» Required action 1:
In the Everyday Nostalgia passage, why does the writer present a list of questions?
» Required action 2:
Output the part of the Everyday Nostalgia passage that begins at the words "Although this Everyday" and stop after "find the answers.".

» Text passage:
┄┄┄┄┄┄┄┄┄┄┄┄┄┄┄┄┄┄┄┄
Although this Everyday Nostalgia series looks to the past for its inspiration, it really is about so much more than just nostalgia: It’s about simplifying. Unplugging. Remembering the roots that were your foundation as a child and that are the same roots that keep you grounded today. It’s about connecting—to ourselves and others—in ways that remind us of the way life should be, the way it can feel in spite of how fast everything else may be moving around us. It’s about remembering, but it’s also about renewing, and it’s also about becoming.
So with that being said: What’s stopping you from using your own nostalgic memories and dreams to help create better days for yourself today and tomorrow? Here are some important questions that might help you find the answers.
Eight Important Questions to Ask Yourself to Help Find Your Must
What did you want to be when you grew up?
Someone hands you a blank piece of paper and asks you to tell them your story. What do you write?
┄┄┄┄┄┄┄┄┄┄┄┄┄┄┄┄┄┄┄┄
Records from a dataset:
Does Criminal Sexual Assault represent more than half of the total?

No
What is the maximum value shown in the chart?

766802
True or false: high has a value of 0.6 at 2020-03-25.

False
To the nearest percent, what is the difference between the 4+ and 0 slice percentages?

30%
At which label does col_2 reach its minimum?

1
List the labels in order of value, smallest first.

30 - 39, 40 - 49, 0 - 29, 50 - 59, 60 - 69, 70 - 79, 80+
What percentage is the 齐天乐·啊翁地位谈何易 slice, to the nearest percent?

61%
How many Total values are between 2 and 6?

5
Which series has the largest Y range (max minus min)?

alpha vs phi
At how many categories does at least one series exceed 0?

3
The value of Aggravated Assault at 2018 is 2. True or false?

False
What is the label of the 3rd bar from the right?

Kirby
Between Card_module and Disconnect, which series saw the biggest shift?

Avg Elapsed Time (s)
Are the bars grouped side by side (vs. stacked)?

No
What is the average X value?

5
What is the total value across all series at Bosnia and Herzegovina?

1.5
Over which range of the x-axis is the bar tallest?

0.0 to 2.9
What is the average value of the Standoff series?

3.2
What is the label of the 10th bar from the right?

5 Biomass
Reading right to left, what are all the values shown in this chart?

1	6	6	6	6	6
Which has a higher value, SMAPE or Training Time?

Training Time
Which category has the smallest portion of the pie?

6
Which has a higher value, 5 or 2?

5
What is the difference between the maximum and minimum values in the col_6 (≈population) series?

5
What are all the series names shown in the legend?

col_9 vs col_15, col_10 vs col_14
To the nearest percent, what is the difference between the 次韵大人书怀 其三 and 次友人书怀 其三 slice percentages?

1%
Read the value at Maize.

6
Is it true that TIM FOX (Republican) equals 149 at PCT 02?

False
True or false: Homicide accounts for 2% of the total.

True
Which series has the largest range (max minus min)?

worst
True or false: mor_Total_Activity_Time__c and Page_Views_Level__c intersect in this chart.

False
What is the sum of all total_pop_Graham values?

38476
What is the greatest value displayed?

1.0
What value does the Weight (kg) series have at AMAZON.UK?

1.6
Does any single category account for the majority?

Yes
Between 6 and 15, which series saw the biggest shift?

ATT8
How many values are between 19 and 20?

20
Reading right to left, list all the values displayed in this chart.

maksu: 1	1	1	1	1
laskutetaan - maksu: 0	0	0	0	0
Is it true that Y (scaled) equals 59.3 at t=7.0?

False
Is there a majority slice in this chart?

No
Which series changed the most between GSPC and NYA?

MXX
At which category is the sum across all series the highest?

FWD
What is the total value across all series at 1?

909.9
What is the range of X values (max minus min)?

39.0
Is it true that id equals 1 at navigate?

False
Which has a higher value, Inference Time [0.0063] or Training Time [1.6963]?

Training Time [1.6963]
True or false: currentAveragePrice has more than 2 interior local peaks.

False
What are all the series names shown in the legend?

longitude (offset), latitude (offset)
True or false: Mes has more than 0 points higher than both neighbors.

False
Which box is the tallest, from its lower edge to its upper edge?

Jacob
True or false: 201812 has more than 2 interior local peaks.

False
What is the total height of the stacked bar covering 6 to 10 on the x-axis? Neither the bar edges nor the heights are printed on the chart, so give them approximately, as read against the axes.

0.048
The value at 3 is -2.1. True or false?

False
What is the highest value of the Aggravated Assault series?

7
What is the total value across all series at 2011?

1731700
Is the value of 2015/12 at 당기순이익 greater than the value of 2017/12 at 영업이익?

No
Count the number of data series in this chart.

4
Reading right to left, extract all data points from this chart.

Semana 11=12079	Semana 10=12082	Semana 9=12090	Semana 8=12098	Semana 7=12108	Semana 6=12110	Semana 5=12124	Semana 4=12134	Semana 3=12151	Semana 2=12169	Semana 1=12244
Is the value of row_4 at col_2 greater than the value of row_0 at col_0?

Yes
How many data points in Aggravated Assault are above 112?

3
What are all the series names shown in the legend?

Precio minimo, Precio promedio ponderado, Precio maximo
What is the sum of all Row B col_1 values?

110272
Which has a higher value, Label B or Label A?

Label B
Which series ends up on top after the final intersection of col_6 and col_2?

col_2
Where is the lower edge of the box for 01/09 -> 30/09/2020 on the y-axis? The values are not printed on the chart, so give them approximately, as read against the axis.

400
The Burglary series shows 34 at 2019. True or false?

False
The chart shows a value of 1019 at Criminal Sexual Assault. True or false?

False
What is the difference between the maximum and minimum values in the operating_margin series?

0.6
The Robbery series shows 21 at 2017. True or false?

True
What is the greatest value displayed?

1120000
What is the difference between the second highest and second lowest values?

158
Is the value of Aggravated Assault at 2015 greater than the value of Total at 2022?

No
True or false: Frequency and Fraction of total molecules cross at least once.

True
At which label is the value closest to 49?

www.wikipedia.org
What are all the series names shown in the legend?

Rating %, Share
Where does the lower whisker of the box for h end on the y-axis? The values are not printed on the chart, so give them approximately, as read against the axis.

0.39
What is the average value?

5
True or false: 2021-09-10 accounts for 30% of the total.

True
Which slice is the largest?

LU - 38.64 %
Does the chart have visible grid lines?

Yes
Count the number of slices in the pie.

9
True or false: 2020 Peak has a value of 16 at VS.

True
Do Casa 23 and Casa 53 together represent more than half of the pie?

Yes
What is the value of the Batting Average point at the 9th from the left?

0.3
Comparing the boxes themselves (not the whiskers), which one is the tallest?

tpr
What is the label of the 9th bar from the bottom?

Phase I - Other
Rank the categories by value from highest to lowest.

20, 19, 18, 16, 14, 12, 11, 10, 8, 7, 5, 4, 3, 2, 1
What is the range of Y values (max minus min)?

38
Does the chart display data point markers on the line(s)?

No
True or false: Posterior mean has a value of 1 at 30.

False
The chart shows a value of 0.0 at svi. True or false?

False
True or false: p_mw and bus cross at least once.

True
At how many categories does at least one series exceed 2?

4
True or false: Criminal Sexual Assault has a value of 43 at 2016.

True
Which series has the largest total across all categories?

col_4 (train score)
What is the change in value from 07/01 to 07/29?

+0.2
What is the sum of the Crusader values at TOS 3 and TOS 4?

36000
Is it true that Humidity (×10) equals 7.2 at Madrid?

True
┄┄┄┄┄┄┄┄┄┄┄┄┄┄┄┄┄┄┄┄
» Response 1:
The questions might help the reader find answers to what is stopping them from using their own nostalgic memories and dreams to create better days for themselves today and tomorrow.

» Response 2:
Although this Everyday Nostalgia series looks to the past for its inspiration, it really is about so much more than just nostalgia: It’s about simplifying. Unplugging. Remembering the roots that were your foundation as a child and that are the same roots that keep you grounded today. It’s about connecting—to ourselves and others—in ways that remind us of the way life should be, the way it can feel in spite of how fast everything else may be moving around us. It’s about remembering, but it’s also about renewing, and it’s also about becoming.
So with that being said: What’s stopping you from using your own nostalgic memories and dreams to help create better days for yourself today and tomorrow? Here are some important questions that might help you find the answers.